Case series experimental A‑B design study.

3 patients with spinal cord injury.

Single rehabilitation outpatient centre.

Italy

Intervention:

Ekso: robot walking sessions for 45 minutes daily over 20 sessions.

All 3 patients showed substantial improvements in functional outcomes, including walking speed and step length. Improvements in spatiotemporal measures were also reported.

No adverse events, clinical instability or falls were reported.

Very small pilot study to evaluate a new rehabilitative protocol in patients who are not representative of the wider SCI population; no control group.

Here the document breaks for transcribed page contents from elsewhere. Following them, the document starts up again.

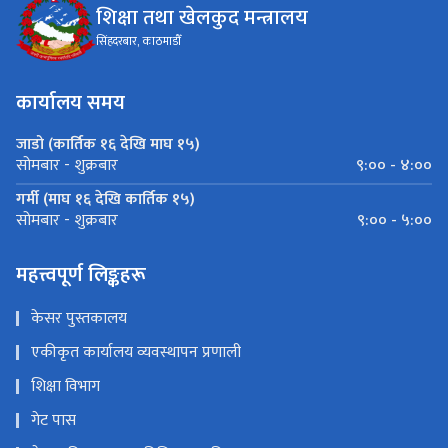
शिक्षा तथा खेलकुद मन्त्रालय
सिंहदरबार, काठमाडौँ
कार्यालय समय
जाडो (कार्तिक १६ देखि माघ १५)
९:०० - ४:००
सोमबार - शुक्रबार
गर्मी (माघ १६ देखि कार्तिक १५)
९:०० - ५:००
सोमबार - शुक्रबार
महत्त्वपूर्ण लिङ्कहरू
केसर पुस्तकालय
एकीकृत कार्यालय व्यवस्थापन प्रणाली
शिक्षा विभाग
गेट पास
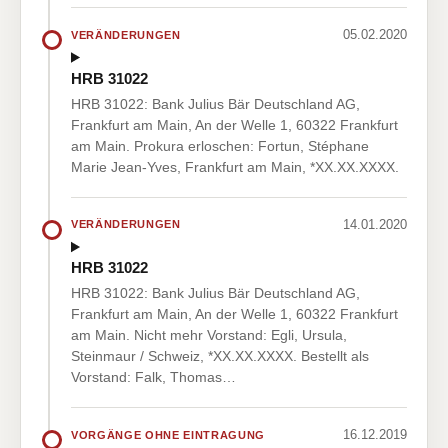
05.02.2020
VERÄNDERUNGEN
HRB 31022
HRB 31022: Bank Julius Bär Deutschland AG,
Frankfurt am Main, An der Welle 1, 60322 Frankfurt
am Main. Prokura erloschen: Fortun, Stéphane
Marie Jean-Yves, Frankfurt am Main, *XX.XX.XXXX.
14.01.2020
VERÄNDERUNGEN
HRB 31022
HRB 31022: Bank Julius Bär Deutschland AG,
Frankfurt am Main, An der Welle 1, 60322 Frankfurt
am Main. Nicht mehr Vorstand: Egli, Ursula,
Steinmaur / Schweiz, *XX.XX.XXXX. Bestellt als
Vorstand: Falk, Thomas…
16.12.2019
VORGÄNGE OHNE EINTRAGUNG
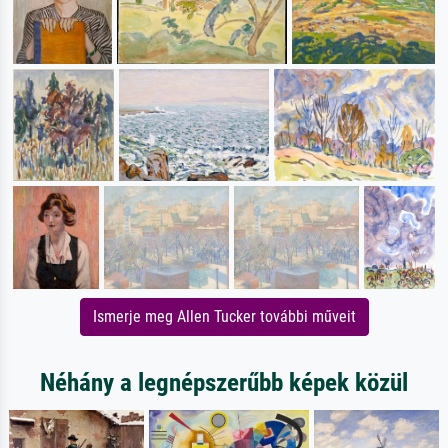
Ismerje meg Allen Tucker további műveit
Néhány a legnépszerűbb képek közül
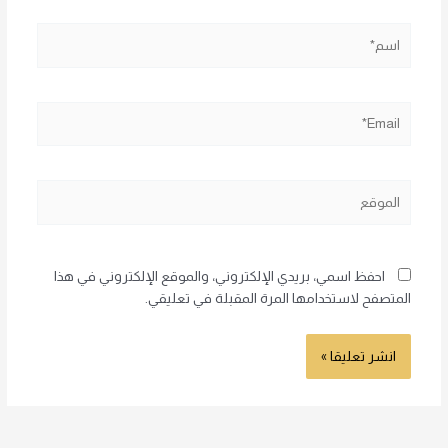
اسم*
Email*
الموقع
احفظ اسمي، بريدي الإلكتروني، والموقع الإلكتروني في هذا
المتصفح لاستخدامها المرة المقبلة في تعليقي.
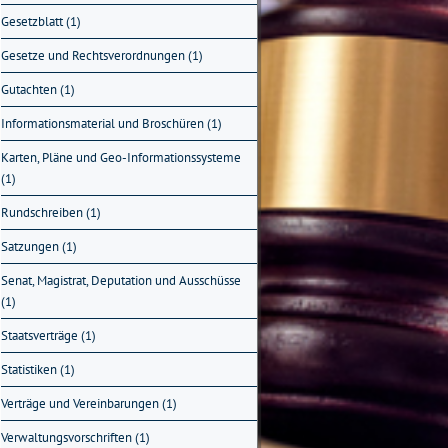
Gesetzblatt (1)
Gesetze und Rechtsverordnungen (1)
Gutachten (1)
Informationsmaterial und Broschüren (1)
Karten, Pläne und Geo-Informationssysteme
(1)
Rundschreiben (1)
Satzungen (1)
Senat, Magistrat, Deputation und Ausschüsse
(1)
Staatsverträge (1)
Statistiken (1)
Verträge und Vereinbarungen (1)
Verwaltungsvorschriften (1)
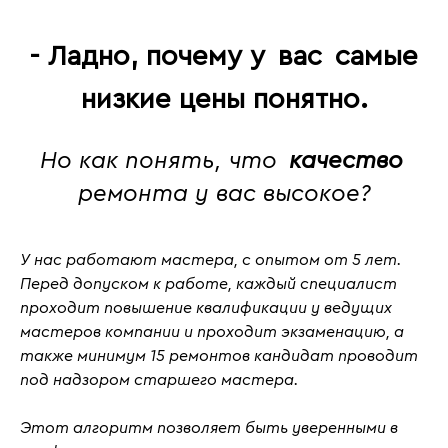
- Ладно, почему у
вас
самые
низкие цены понятно.
Но как понять, что
качество
ремонта у вас высокое?
У нас работают мастера, с
опытом от 5 лет
.
Перед допуском к работе, каждый специалист
проходит повышение квалификации у ведущих
мастеров компании и проходит
экзаменацию
, а
также
минимум 15 ремонтов кандидат проводит
под надзором старшего мастера.
Этот алгоритм позволяет быть уверенными в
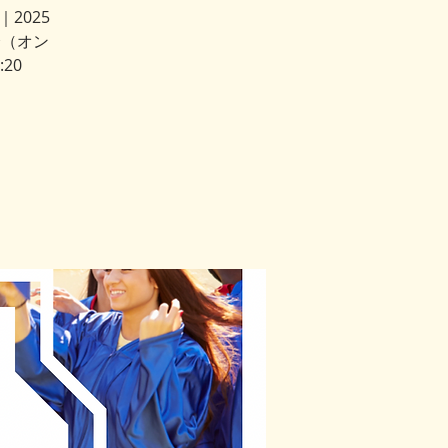
2025
会（オン
:20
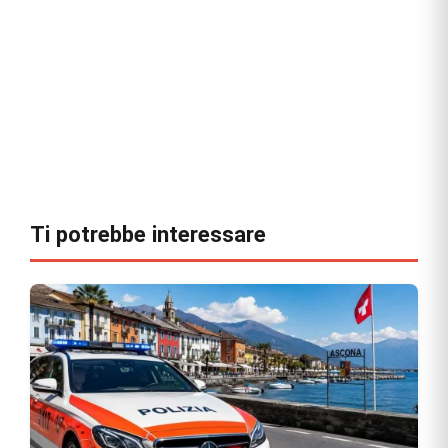
Ti potrebbe interessare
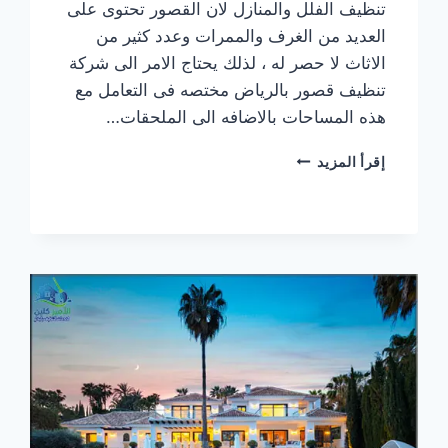
تنظيف الفلل والمنازل لان القصور تحتوى على
العديد من الغرف والممرات وعدد كثير من
الاثاث لا حصر له ، لذلك يحتاج الامر الى شركة
تنظيف قصور بالرياض مختصه فى التعامل مع
هذه المساحات بالاضافه الى الملحقات…
شركة
إقرأ المزيد
تنظيف
قصور
جنوب
الرياض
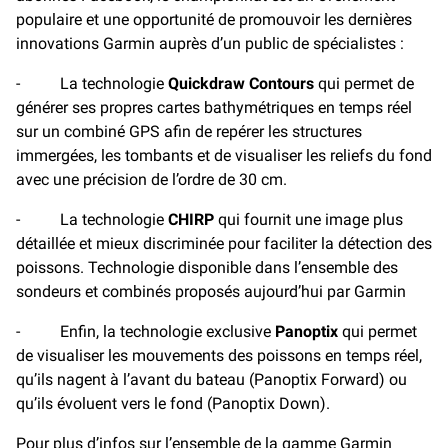
populaire et une opportunité de promouvoir les dernières
innovations Garmin auprès d’un public de spécialistes :
- La technologie
Quickdraw Contours
qui permet de
générer ses propres cartes bathymétriques en temps réel
sur un combiné GPS afin de repérer les structures
immergées, les tombants et de visualiser les reliefs du fond
avec une précision de l’ordre de 30 cm.
- La technologie
CHIRP
qui fournit une image plus
détaillée et mieux discriminée pour faciliter la détection des
poissons. Technologie disponible dans l’ensemble des
sondeurs et combinés proposés aujourd’hui par Garmin
- Enfin, la technologie exclusive
Panoptix
qui permet
de visualiser les mouvements des poissons en temps réel,
qu’ils nagent à l’avant du bateau (Panoptix Forward) ou
qu’ils évoluent vers le fond (Panoptix Down).
Pour plus d’infos sur l’ensemble de la gamme Garmin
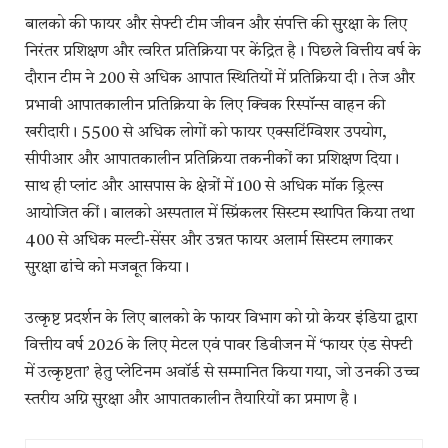
बालको की फायर और सेफ्टी टीम जीवन और संपत्ति की सुरक्षा के लिए
निरंतर प्रशिक्षण और त्वरित प्रतिक्रिया पर केंद्रित है। पिछले वित्तीय वर्ष के
दौरान टीम ने 200 से अधिक आपात स्थितियों में प्रतिक्रिया दी। तेज और
प्रभावी आपातकालीन प्रतिक्रिया के लिए क्विक रिस्पॉन्स वाहन की
खरीदारी। 5500 से अधिक लोगों को फायर एक्सटिंग्विशर उपयोग,
सीपीआर और आपातकालीन प्रतिक्रिया तकनीकों का प्रशिक्षण दिया।
साथ ही प्लांट और आसपास के क्षेत्रों में 100 से अधिक मॉक ड्रिल्स
आयोजित कीं। बालको अस्पताल में स्प्रिंकलर सिस्टम स्थापित किया तथा
400 से अधिक मल्टी-सेंसर और उन्नत फायर अलार्म सिस्टम लगाकर
सुरक्षा ढांचे को मजबूत किया।
उत्कृष्ट प्रदर्शन के लिए बालको के फायर विभाग को ग्रो केयर इंडिया द्वारा
वित्तीय वर्ष 2026 के लिए मेटल एवं पावर डिवीजन में ‘फायर एंड सेफ्टी
में उत्कृष्टता’ हेतु प्लेटिनम अवॉर्ड से सम्मानित किया गया, जो उनकी उच्च
स्तरीय अग्नि सुरक्षा और आपातकालीन तैयारियों का प्रमाण है।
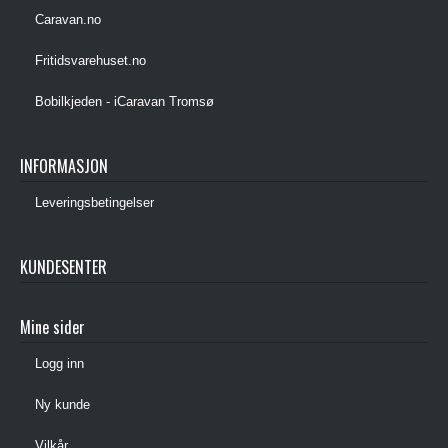
Caravan.no
Fritidsvarehuset.no
Bobilkjeden - iCaravan Tromsø
INFORMASJON
Leveringsbetingelser
KUNDESENTER
Mine sider
Logg inn
Ny kunde
Vilkår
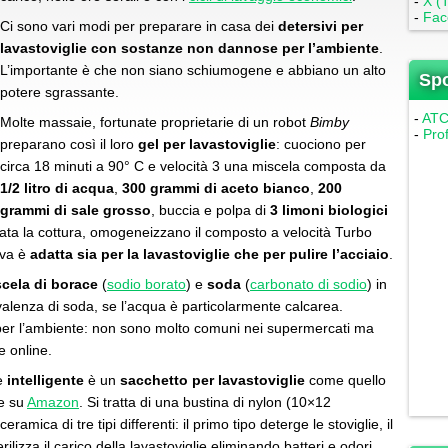
-
X (T
-
Fac
Ci sono vari modi per preparare in casa dei
detersivi per
lavastoviglie con sostanze non dannose per l’ambiente
.
L’importante è che non siano schiumogene e abbiano un alto
Sp
potere sgrassante.
-
ATC 
Molte massaie, fortunate proprietarie di un robot
Bimby
-
Pro
preparano così il loro
gel per lavastoviglie
: cuociono per
circa 18 minuti a 90° C e velocità 3 una miscela composta da
1/2 litro di acqua
,
300 grammi di aceto bianco
,
200
grammi di sale grosso
, buccia e polpa di
3 limoni biologici
nata la cottura, omogeneizzano il composto a velocità Turbo
ava è
adatta sia per la lavastoviglie che per pulire l’acciaio
.
cela di borace
(
sodio borato
) e
soda
(
carbonato di sodio
) in
alenza di soda, se l’acqua è particolarmente calcarea.
er l’ambiente: non sono molto comuni nei supermercati ma
e online.
e
intelligente
è un
sacchetto per lavastoviglie
come quello
le su
Amazon
. Si tratta di una bustina di nylon (10×12
eramica di tre tipi differenti: il primo tipo deterge le stoviglie, il
rilizza il carico della lavastoviglie eliminando batteri e odori.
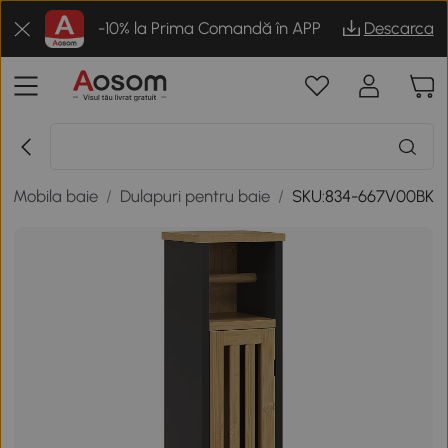
-10% la Prima Comandă în APP
Descarca
/
Mobila baie
/
Dulapuri pentru baie
/
SKU:834-667V00BK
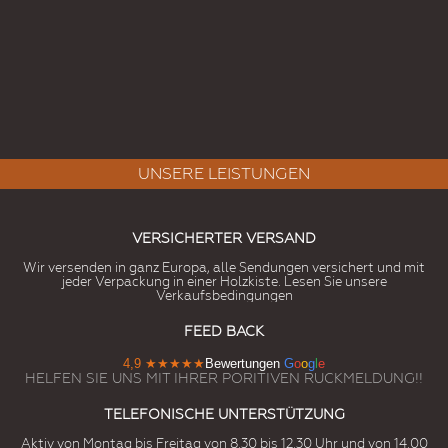
UNSERE LEISTUNGEN
VERSICHERTER VERSAND
Wir versenden in ganz Europa, alle Sendungen versichert und mit
jeder Verpackung in einer Holzkiste. Lesen Sie unsere
Verkaufsbedingungen
FEED BACK
4,9
★★★★★
Bewertungen
G
o
o
g
l
e
HELFEN SIE UNS MIT IHRER PORITIVEN RUCKMELDUNG!!
TELEFONISCHE UNTERSTÜTZUNG
Aktiv von Montag bis Freitag von 8.30 bis 12.30 Uhr und von 14.00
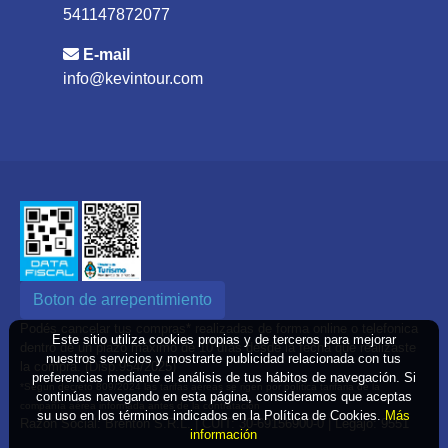
541147872077
E-mail
info@kevintour.com
Boton de arrepentimiento
Podés cancelar tus compras* realizadas de forma online o telefonica
Este sitio utiliza cookies propias y de terceros para mejorar
dentro de un plazo máximo de 10 días desde la fecha que realizaste
nuestros servicios y mostrarte publicidad relacionada con tus
la compra. (Disp.954/2025)
preferencias mediante el análisis de tus hábitos de navegación. Si
*Según decreto 809/2024 las tarifas aéreas se rigen por política tarifaria de la
continúas navegando en esta página, consideramos que aceptas
compañía aérea informada antes de la contratación
su uso en los términos indicados en la Política de Cookies.
Más
Razón Social: Brenton S.R.L. | CUIT: 30-69156900-0 | Legajo: 9551
información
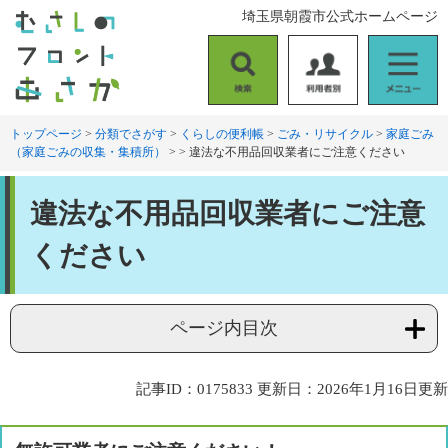
ペ
メ
埼玉県朝霞市公式ホームページ
ー
ニ
ジ
ュ
の
ー
検
利
メ
先
を
索
用
ニ
頭
飛
者
ュ
トップページ
>
分類でさがす
>
くらしの便利帳
>
ごみ・リサイクル
>
家庭ごみ
で
ば
（家庭ごみの収集・集積所）
>
>
違法な不用品回収業者にご注意ください
別
ー
す
し
。
て
本
本
違法な不用品回収業者にご注意
文
文
へ
ください
ページ内目次
記事ID：0175833
更新日：2026年1月16日更新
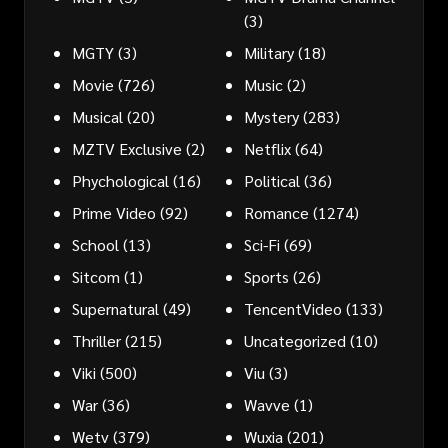
(3)
MGTY
(3)
Military
(18)
Movie
(726)
Music
(2)
Musical
(20)
Mystery
(283)
MZTV Exclusive
(2)
Netflix
(64)
Phychological
(16)
Political
(36)
Prime Video
(92)
Romance
(1274)
School
(13)
Sci-Fi
(69)
Sitcom
(1)
Sports
(26)
Supernatural
(49)
TencentVideo
(133)
Thriller
(215)
Uncategorized
(10)
Viki
(500)
Viu
(3)
War
(36)
Wavve
(1)
Wetv
(379)
Wuxia
(201)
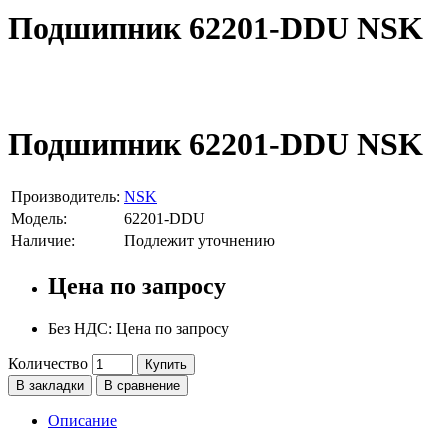
Подшипник 62201-DDU NSK
Подшипник 62201-DDU NSK
Производитель:
NSK
Модель:
62201-DDU
Наличие:
Подлежит уточнению
Цена по запросу
Без НДС: Цена по запросу
Количество
Купить
В закладки
В сравнение
Описание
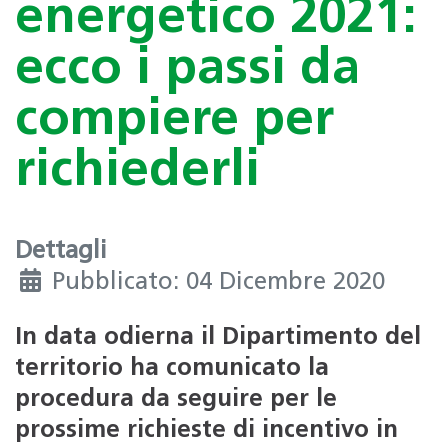
energetico 2021:
ecco i passi da
compiere per
richiederli
Dettagli
Pubblicato: 04 Dicembre 2020
In data odierna il Dipartimento del
territorio ha comunicato la
procedura da seguire per le
prossime richieste di incentivo in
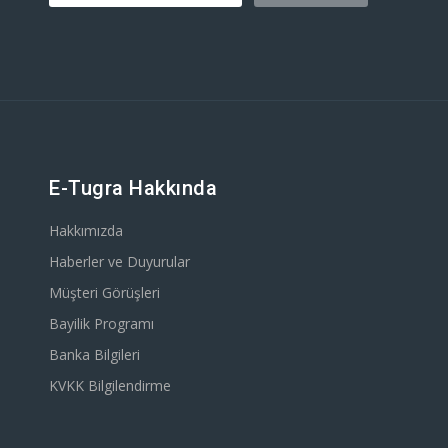
E-Tugra Hakkında
Hakkımızda
Haberler ve Duyurular
Müşteri Görüşleri
Bayilik Programı
Banka Bilgileri
KVKK Bilgilendirme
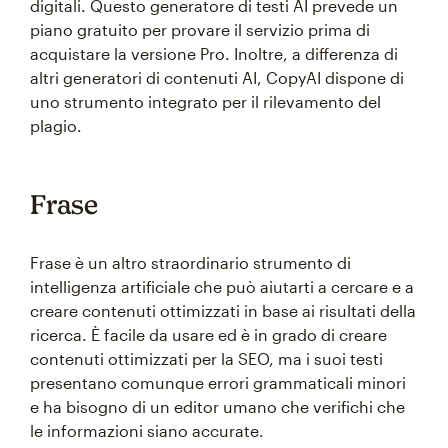
digitali. Questo generatore di testi AI prevede un
piano gratuito per provare il servizio prima di
acquistare la versione Pro. Inoltre, a differenza di
altri generatori di contenuti AI, CopyAI dispone di
uno strumento integrato per il rilevamento del
plagio.
Frase
Frase è un altro straordinario strumento di
intelligenza artificiale che può aiutarti a cercare e a
creare contenuti ottimizzati in base ai risultati della
ricerca. È facile da usare ed è in grado di creare
contenuti ottimizzati per la SEO, ma i suoi testi
presentano comunque errori grammaticali minori
e ha bisogno di un editor umano che verifichi che
le informazioni siano accurate.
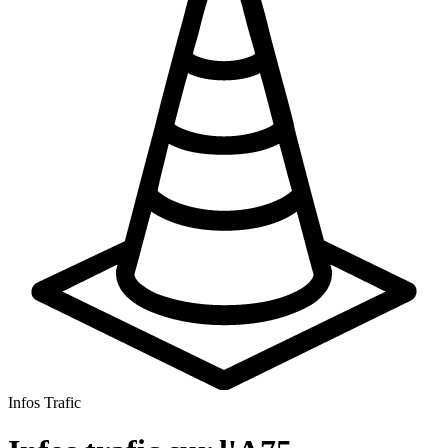
Infos Trafic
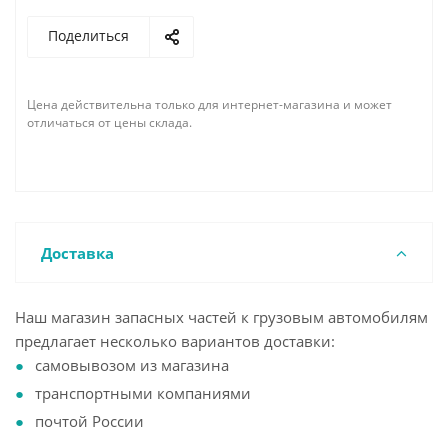
Поделиться
Цена действительна только для интернет-магазина и может
отличаться от цены склада.
Доставка
Наш магазин запасных частей к грузовым автомобилям
предлагает несколько вариантов доставки:
самовывозом из магазина
транспортными компаниями
почтой России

The study did not report which generation of the device was used but the manufacturer has stated that this was the second-generation Ekso.

Stampacchia 2016

Case series.

Single rehabilitation outpatient centre.

Italy

Intervention:

Ekso: a single exercise session of about 40 minutes; total time of walking ranged from 7 to 25 minutes.

After the walking session, a significant decrease in muscle spasticity and pain intensity were observed.

Small study evaluating only a single short session with Ekso; no comparator.

Abbreviations: HAL, Hybrid Assistive Limb; HKAFO, hip-knee-ankle-foot orthosis; IRGO, isocentric reciprocal gait orthosis; PCI, physiological cost index; RCT, randomised controlled trial; RGO, reciprocating gait orthosis; SCI, spinal cord injury; SD, standard deviation; WPAL, Wearable Power Assist Locomotor.